**Exercise prompt:** Your job is to reproduce all of the data exactly.

━━━━━━━━

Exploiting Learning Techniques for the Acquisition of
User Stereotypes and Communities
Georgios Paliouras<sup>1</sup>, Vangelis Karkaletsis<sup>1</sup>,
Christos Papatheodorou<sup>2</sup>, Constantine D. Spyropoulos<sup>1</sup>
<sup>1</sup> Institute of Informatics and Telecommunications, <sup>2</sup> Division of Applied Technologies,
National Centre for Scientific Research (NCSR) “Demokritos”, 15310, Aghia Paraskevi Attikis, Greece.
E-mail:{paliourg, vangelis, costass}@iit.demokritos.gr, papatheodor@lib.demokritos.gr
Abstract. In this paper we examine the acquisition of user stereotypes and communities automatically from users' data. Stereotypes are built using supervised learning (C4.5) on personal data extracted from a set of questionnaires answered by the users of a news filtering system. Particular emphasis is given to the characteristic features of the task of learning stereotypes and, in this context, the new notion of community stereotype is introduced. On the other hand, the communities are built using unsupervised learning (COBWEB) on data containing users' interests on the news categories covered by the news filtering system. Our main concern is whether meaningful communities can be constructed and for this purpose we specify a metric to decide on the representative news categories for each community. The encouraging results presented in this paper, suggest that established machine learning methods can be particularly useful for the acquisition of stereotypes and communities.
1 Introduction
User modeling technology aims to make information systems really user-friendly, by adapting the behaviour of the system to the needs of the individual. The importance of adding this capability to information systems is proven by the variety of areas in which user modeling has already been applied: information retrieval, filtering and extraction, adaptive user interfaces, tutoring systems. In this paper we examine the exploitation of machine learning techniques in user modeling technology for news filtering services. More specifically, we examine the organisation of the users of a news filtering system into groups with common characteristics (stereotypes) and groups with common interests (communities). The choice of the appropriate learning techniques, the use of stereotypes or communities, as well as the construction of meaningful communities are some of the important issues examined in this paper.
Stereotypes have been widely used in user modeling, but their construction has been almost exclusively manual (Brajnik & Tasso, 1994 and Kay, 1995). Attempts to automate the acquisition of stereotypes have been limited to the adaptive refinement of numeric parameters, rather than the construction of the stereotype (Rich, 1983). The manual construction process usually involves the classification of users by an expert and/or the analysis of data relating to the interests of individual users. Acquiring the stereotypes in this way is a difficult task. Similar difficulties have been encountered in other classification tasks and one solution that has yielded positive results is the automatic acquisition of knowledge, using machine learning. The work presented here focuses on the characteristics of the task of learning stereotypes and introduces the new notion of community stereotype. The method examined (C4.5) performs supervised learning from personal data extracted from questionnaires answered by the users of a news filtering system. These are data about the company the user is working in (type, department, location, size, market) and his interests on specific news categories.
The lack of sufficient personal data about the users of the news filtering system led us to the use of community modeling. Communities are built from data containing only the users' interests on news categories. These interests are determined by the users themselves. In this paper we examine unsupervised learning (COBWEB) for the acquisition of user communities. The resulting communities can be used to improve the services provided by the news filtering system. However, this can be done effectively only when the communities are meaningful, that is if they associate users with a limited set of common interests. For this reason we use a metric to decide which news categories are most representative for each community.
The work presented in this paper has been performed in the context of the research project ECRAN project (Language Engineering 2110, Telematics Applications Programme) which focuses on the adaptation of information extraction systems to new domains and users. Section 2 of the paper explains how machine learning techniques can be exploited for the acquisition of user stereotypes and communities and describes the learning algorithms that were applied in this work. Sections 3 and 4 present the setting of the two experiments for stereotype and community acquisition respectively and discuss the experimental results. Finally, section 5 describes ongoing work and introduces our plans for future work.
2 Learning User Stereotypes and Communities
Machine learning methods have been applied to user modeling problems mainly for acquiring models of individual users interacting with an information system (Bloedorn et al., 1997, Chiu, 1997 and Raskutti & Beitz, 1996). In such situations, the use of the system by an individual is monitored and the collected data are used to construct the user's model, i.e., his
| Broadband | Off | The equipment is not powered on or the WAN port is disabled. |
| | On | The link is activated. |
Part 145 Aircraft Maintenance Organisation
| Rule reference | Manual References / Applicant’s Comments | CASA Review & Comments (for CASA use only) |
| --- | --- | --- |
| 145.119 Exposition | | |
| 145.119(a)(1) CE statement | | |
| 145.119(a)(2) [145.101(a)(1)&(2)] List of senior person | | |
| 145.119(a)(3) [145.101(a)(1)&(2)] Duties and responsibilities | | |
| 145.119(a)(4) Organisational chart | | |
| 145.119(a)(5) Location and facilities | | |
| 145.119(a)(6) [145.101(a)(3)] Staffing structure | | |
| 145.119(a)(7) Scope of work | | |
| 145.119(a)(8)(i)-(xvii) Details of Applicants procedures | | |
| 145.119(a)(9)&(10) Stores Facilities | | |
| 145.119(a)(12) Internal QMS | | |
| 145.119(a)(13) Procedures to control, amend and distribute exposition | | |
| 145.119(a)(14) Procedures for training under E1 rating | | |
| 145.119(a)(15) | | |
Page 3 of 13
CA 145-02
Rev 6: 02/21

━━━━━━━━

**Answer box:**
Exploiting Learning Techniques for the Acquisition of
User Stereotypes and Communities
Georgios Paliouras<sup>1</sup>, Vangelis Karkaletsis<sup>1</sup>,
Christos Papatheodorou<sup>2</sup>, Constantine D. Spyropoulos<sup>1</sup>
<sup>1</sup> Institute of Informatics and Telecommunications, <sup>2</sup> Division of Applied Technologies,
National Centre for Scientific Research (NCSR) “Demokritos”, 15310, Aghia Paraskevi Attikis, Greece.
E-mail:{paliourg, vangelis, costass}@iit.demokritos.gr, papatheodor@lib.demokritos.gr
Abstract. In this paper we examine the acquisition of user stereotypes and communities automatically from users' data. Stereotypes are built using supervised learning (C4.5) on personal data extracted from a set of questionnaires answered by the users of a news filtering system. Particular emphasis is given to the characteristic features of the task of learning stereotypes and, in this context, the new notion of community stereotype is introduced. On the other hand, the communities are built using unsupervised learning (COBWEB) on data containing users' interests on the news categories covered by the news filtering system. Our main concern is whether meaningful communities can be constructed and for this purpose we specify a metric to decide on the representative news categories for each community. The encouraging results presented in this paper, suggest that established machine learning methods can be particularly useful for the acquisition of stereotypes and communities.
1 Introduction
User modeling technology aims to make information systems really user-friendly, by adapting the behaviour of the system to the needs of the individual. The importance of adding this capability to information systems is proven by the variety of areas in which user modeling has already been applied: information retrieval, filtering and extraction, adaptive user interfaces, tutoring systems. In this paper we examine the exploitation of machine learning techniques in user modeling technology for news filtering services. More specifically, we examine the organisation of the users of a news filtering system into groups with common characteristics (stereotypes) and groups with common interests (communities). The choice of the appropriate learning techniques, the use of stereotypes or communities, as well as the construction of meaningful communities are some of the important issues examined in this paper.
Stereotypes have been widely used in user modeling, but their construction has been almost exclusively manual (Brajnik & Tasso, 1994 and Kay, 1995). Attempts to automate the acquisition of stereotypes have been limited to the adaptive refinement of numeric parameters, rather than the construction of the stereotype (Rich, 1983). The manual construction process usually involves the classification of users by an expert and/or the analysis of data relating to the interests of individual users. Acquiring the stereotypes in this way is a difficult task. Similar difficulties have been encountered in other classification tasks and one solution that has yielded positive results is the automatic acquisition of knowledge, using machine learning. The work presented here focuses on the characteristics of the task of learning stereotypes and introduces the new notion of community stereotype. The method examined (C4.5) performs supervised learning from personal data extracted from questionnaires answered by the users of a news filtering system. These are data about the company the user is working in (type, department, location, size, market) and his interests on specific news categories.
The lack of sufficient personal data about the users of the news filtering system led us to the use of community modeling. Communities are built from data containing only the users' interests on news categories. These interests are determined by the users themselves. In this paper we examine unsupervised learning (COBWEB) for the acquisition of user communities. The resulting communities can be used to improve the services provided by the news filtering system. However, this can be done effectively only when the communities are meaningful, that is if they associate users with a limited set of common interests. For this reason we use a metric to decide which news categories are most representative for each community.
The work presented in this paper has been performed in the context of the research project ECRAN project (Language Engineering 2110, Telematics Applications Programme) which focuses on the adaptation of information extraction systems to new domains and users. Section 2 of the paper explains how machine learning techniques can be exploited for the acquisition of user stereotypes and communities and describes the learning algorithms that were applied in this work. Sections 3 and 4 present the setting of the two experiments for stereotype and community acquisition respectively and discuss the experimental results. Finally, section 5 describes ongoing work and introduces our plans for future work.
2 Learning User Stereotypes and Communities
Machine learning methods have been applied to user modeling problems mainly for acquiring models of individual users interacting with an information system (Bloedorn et al., 1997, Chiu, 1997 and Raskutti & Beitz, 1996). In such situations, the use of the system by an individual is monitored and the collected data are used to construct the user's model, i.e., his
| Broadband | Off | The equipment is not powered on or the WAN port is disabled. |
| | On | The link is activated. |
Part 145 Aircraft Maintenance Organisation
| Rule reference | Manual References / Applicant’s Comments | CASA Review & Comments (for CASA use only) |
| --- | --- | --- |
| 145.119 Exposition | | |
| 145.119(a)(1) CE statement | | |
| 145.119(a)(2) [145.101(a)(1)&(2)] List of senior person | | |
| 145.119(a)(3) [145.101(a)(1)&(2)] Duties and responsibilities | | |
| 145.119(a)(4) Organisational chart | | |
| 145.119(a)(5) Location and facilities | | |
| 145.119(a)(6) [145.101(a)(3)] Staffing structure | | |
| 145.119(a)(7) Scope of work | | |
| 145.119(a)(8)(i)-(xvii) Details of Applicants procedures | | |
| 145.119(a)(9)&(10) Stores Facilities | | |
| 145.119(a)(12) Internal QMS | | |
| 145.119(a)(13) Procedures to control, amend and distribute exposition | | |
| 145.119(a)(14) Procedures for training under E1 rating | | |
| 145.119(a)(15) | | |
Page 3 of 13
CA 145-02
Rev 6: 02/21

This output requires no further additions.